Friday, September 07, 2007

Being Water Wise

In the last few days there has been a lot of discussion in the media about the state of affairs concerning our ongoing water situation. The fact that water restrictions are likely to continue for at least another 10 years. The fact that the Murray will likely be dry within 12 months. The fact that there is no real rain in sight for the next 3 months or more...

I was just saying this morning that the water situation was being discussed at a Federal Parliamentary level back in the 1970's as a major issue for concern requiring some measures to be taken. Unfortunately, this warning was ignored and now look at the mess we're in.

Having said this, when I arrived at DHQ this morning and performed my usual routine (ie turn on the computer, get myself a cup of tea, read the Bible verse for the day and then my unread emails... one of which is almost always the Divisional Newsletter) I happened to notice something that I had been reading just yesterday when I was on my bus trip home from Uni.

Major Dennis Rowe had made comment about the very same issue. He first discusses our plight, which I have already mentioned above, and then goes on to say that David knew all too well the experience of drought. Psalm 63:1 clearly tells us of David's sorrow in the desert and his waiting on the Lord to renew his strength. "O God, you are my God, earnestly I seek you; my soul thirsts for you, my body longs for you, in a dry and weary land where there is no water".

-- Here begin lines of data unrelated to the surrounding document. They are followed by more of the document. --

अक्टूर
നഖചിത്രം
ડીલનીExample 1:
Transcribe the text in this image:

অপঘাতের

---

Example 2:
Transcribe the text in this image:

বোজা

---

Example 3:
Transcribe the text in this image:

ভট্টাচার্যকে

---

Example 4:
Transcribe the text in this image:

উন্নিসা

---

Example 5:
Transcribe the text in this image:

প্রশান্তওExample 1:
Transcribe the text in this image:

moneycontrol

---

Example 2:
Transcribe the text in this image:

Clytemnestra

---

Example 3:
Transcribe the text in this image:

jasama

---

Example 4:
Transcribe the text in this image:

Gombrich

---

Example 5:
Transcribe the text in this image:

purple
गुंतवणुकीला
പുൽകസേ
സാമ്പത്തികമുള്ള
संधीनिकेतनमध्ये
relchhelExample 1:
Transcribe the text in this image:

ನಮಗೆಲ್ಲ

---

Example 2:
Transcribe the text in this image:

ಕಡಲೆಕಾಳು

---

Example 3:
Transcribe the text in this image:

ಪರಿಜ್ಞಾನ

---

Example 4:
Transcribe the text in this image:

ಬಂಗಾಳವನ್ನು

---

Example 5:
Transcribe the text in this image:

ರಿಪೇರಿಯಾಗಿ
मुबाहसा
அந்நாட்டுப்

Major Rowe then continues with the very same passage I was reading about in detail just yesterday. He makes much the same point as the commentator I had been reading made but from a different perspective. The Scripture passage I'm referring to is John 4, where Jesus has an encounter with the Samaritan woman at the well. From one perspective, it is used as a guide to develop a relationship with others and how to introduce them to the inner well-spring that is Jesus Christ. The other was simply a reminder to those of us already familiar with Christ that Jesus Christ is the "living water" that will quench all thirsts and that we need not look elsewhere to satisfy our hunger or thirst for something more, but that we simply need to look to Jesus and he will satisfy our souls, as David reminds us in the Psalm.

The concept of "living water" was so far beyond the Samaritan woman's understanding that she asked how Jesus intended to draw water from Jacob's Well, the deepest in the region at the time, without so much as a bucket. Jesus explained to her that drinking from that well would quench her thirst for a short time, but soon she would be thirsty again and again, but those who drink of the water that He provides will never thirst again. Ever.

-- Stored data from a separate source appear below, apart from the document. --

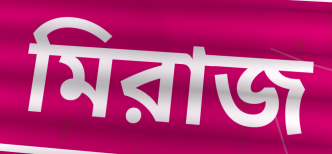
মিরাজ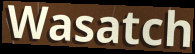
Wasatch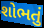
શોભતું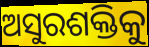
ଅସୁରଶକ୍ତିକୁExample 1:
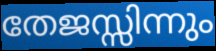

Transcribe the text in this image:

തേജസ്സിന്നും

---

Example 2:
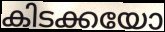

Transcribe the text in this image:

കിടക്കയോ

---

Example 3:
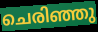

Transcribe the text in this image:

ചെരിഞ്ഞു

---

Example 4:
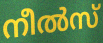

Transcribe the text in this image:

നീൽസ്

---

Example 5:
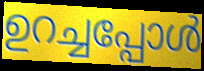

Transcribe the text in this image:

ഉറച്ചപ്പോൾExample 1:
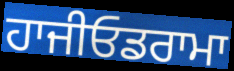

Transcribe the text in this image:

ਹਾਜੀਓਡਰਾਮਾ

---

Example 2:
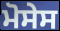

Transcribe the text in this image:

ਮੋਸੇਸ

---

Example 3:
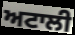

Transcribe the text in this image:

ਅਟਾਲੀ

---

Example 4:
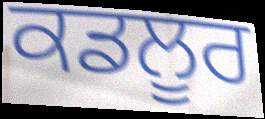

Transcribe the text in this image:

ਕਡਲੂਰ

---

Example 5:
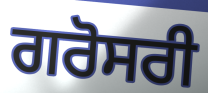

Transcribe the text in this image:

ਗਰੋਸਰੀ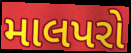
માલપરોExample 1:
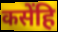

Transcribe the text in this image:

कसेंहि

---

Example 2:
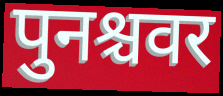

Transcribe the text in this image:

पुनश्चवर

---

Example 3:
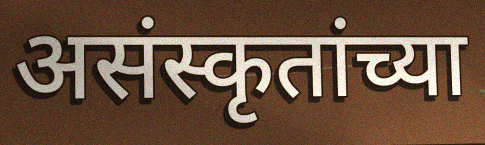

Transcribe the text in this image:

असंस्कृतांच्या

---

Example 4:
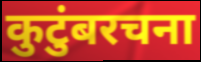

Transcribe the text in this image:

कुटुंबरचना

Naturally this got the Samaritan woman's attention since it was a blazing hot afternoon, and she wanted to know more. She accepted Christ as her saviour and went on to share his message and the "living water" with her village, of which she was considered something of an outcast. She was a life-changing influence on that village because of her encounter with Christ and her passion to share the message with others. Those she did share the message with saw that she was changed and made new by the power and grace of God and they too wanted to experience that.

At the same time, it serves as a reminder that Jesus provides us with all that we need. We will n ever thirst or hunger so long as we wait upon the Lord. Isaiah tells us that those who wait upon the Lord, He will renew their strength. They will mount up on wings like Eagles.
We need to get passionate about helping others find the "living water" that is Jesus Christ, and use His example as a way to do just that. He wrote the book on delivering His message to others. It's time we took a leaf out of it.